Why not a counter? A single auto-increment counter is a SPOF and bottleneck. Distributed counters (like ZooKeeper-backed ranges) work but add operational complexity. Snowflake IDs give us uniqueness without coordination.
Custom alias handling: User-chosen aliases bypass the ID generator. We do a conditional write to DynamoDB — if the alias already exists, reject with 409 Conflict.
Deep Dive 2: Caching Strategy
Multi-tier caching:
-
CDN/Edge cache (Cloudflare, CloudFront): Cache 301 redirects with
Cache-Control: max-age=86400. For extremely popular links (>1M clicks/day), the CDN absorbs >99% of traffic. Trade-off: we lose per-click analytics accuracy (browser + CDN cache means we don’t see every click). -
Redis cluster: LRU cache with ~100GB capacity. At 250 bytes per entry, that’s ~400M URLs cached — covers all URLs accessed in the last ~week.
-
DynamoDB DAX (optional): In-memory cache integrated with DynamoDB for microsecond reads on cache miss from Redis.
Cache invalidation:
- On expiry: TTL-based eviction in Redis (set Redis TTL = URL expires_at - now)

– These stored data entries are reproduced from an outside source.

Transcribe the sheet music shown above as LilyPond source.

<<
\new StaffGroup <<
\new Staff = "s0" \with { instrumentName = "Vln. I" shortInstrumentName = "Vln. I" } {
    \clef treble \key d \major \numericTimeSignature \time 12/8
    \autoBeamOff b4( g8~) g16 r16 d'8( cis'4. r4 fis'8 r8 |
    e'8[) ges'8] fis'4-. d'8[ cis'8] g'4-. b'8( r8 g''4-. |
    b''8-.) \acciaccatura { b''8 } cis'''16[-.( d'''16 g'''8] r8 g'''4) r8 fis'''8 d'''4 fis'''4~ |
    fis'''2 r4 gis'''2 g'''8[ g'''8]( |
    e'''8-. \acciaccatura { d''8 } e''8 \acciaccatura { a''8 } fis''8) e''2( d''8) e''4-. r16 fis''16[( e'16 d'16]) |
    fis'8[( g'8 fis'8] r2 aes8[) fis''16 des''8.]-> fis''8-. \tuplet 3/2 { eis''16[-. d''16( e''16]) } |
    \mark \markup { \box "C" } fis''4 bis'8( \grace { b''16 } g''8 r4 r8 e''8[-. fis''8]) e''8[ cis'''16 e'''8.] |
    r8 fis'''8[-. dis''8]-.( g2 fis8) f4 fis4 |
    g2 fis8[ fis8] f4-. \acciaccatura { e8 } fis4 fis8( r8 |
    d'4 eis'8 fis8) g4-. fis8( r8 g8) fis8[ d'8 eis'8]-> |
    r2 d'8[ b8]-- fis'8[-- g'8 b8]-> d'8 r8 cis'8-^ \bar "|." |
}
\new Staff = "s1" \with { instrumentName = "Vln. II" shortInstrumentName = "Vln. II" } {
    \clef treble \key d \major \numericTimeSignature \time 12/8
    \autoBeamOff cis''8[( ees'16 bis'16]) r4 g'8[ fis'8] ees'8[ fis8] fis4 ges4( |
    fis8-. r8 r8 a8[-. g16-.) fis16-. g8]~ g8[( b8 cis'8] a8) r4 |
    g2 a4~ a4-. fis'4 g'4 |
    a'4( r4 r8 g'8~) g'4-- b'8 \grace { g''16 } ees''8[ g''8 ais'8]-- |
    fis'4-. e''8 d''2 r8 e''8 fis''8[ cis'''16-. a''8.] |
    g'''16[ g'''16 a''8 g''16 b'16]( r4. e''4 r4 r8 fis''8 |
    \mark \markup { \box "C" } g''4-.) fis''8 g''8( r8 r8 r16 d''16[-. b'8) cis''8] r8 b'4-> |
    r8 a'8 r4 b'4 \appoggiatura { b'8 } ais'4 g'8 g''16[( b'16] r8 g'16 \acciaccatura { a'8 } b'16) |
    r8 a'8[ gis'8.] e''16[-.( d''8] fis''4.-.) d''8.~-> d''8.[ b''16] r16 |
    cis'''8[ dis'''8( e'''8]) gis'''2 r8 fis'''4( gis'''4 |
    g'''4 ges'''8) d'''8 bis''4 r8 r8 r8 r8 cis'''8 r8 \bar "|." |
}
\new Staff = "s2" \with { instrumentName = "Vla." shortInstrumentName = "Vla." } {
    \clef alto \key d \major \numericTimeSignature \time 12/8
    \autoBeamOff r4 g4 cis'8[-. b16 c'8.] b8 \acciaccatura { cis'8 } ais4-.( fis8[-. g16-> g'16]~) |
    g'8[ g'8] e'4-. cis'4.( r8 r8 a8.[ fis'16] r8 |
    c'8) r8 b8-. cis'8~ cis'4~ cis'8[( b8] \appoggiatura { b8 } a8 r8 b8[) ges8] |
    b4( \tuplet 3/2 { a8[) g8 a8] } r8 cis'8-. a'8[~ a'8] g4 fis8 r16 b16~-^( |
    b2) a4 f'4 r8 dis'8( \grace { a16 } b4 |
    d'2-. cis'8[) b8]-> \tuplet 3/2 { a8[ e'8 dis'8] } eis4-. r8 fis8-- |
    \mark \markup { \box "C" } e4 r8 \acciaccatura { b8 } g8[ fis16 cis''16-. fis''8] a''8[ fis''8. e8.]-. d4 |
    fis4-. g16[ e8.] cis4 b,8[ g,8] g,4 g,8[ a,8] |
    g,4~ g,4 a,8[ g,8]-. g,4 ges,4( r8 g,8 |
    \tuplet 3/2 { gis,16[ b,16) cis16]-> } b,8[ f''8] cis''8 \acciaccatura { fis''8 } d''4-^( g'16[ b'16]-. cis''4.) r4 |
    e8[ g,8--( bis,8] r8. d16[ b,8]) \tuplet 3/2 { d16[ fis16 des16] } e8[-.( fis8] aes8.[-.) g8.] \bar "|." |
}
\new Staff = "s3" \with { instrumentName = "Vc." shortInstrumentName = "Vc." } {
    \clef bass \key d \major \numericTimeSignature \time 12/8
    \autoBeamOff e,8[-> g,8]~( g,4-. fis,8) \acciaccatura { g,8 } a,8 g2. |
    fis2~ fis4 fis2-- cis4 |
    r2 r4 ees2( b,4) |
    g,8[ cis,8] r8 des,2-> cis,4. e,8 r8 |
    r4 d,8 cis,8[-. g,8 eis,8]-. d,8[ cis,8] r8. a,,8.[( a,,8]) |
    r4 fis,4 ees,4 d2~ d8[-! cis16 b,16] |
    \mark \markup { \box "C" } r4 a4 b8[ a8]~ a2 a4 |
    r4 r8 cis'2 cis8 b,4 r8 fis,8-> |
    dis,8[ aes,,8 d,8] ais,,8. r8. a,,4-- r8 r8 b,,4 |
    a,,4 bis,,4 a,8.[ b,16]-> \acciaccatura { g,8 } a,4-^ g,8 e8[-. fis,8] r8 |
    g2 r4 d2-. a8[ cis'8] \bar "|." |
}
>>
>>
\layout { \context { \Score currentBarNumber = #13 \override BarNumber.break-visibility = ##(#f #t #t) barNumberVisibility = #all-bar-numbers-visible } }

- On delete: Explicit invalidation (publish to Kafka → all cache nodes evict)
- Hot key protection: Popular URLs get replicated across multiple Redis nodes to avoid hotspot
Analytics trade-off: If we use 301 redirects + CDN caching, we lose granular click tracking because the browser/CDN won’t hit our servers on subsequent clicks. Options:
- Use 302 (temporary redirect) for analytics-critical links — forces browser to always go through us
- Accept approximate analytics (good enough for most use cases)
- Hybrid: 301 by default, 302 for premium users who need exact analytics
Deep Dive 3: Handling Expiry at Scale
With 182.5B records over 5 years, we can’t scan the entire table to find expired URLs.
DynamoDB TTL: Built-in feature. Set a ttl attribute (Unix timestamp). DynamoDB automatically deletes expired items within 48 hours of expiry. Deleted items are published to DynamoDB Streams → we consume this to also evict from Redis.
For Cassandra: Use TTL on insert: INSERT INTO urls (...) VALUES (...) USING TTL 157680000 (5 years in seconds). Cassandra handles tombstone cleanup during compaction.
Redirect behavior: Even before the background cleanup runs, the redirect service checks expires_at on every lookup. Expired → 404, regardless of whether the row has been physically deleted yet.
7. Extensions (2 min)
- Abuse prevention: Blacklist malicious URLs using Google Safe Browsing API check on creation. Rate limit by IP (not just API key) to prevent credential stuffing of shortened URLs as phishing vectors.
- Global deployment: Multi-region DynamoDB Global Tables for < 50ms writes worldwide. Redis clusters per region. Geo-route users to nearest edge.
- Custom domains: Allow users to use their own domain (brand.co/link) — just a CNAME + configuration in our system.
- A/B testing: Allow multiple destination URLs per short code with traffic splitting (50/50, 90/10, etc.).
- Monitoring: Track redirect latency p50/p95/p99, cache hit ratio, short code generation rate, DynamoDB consumed capacity, Kafka lag.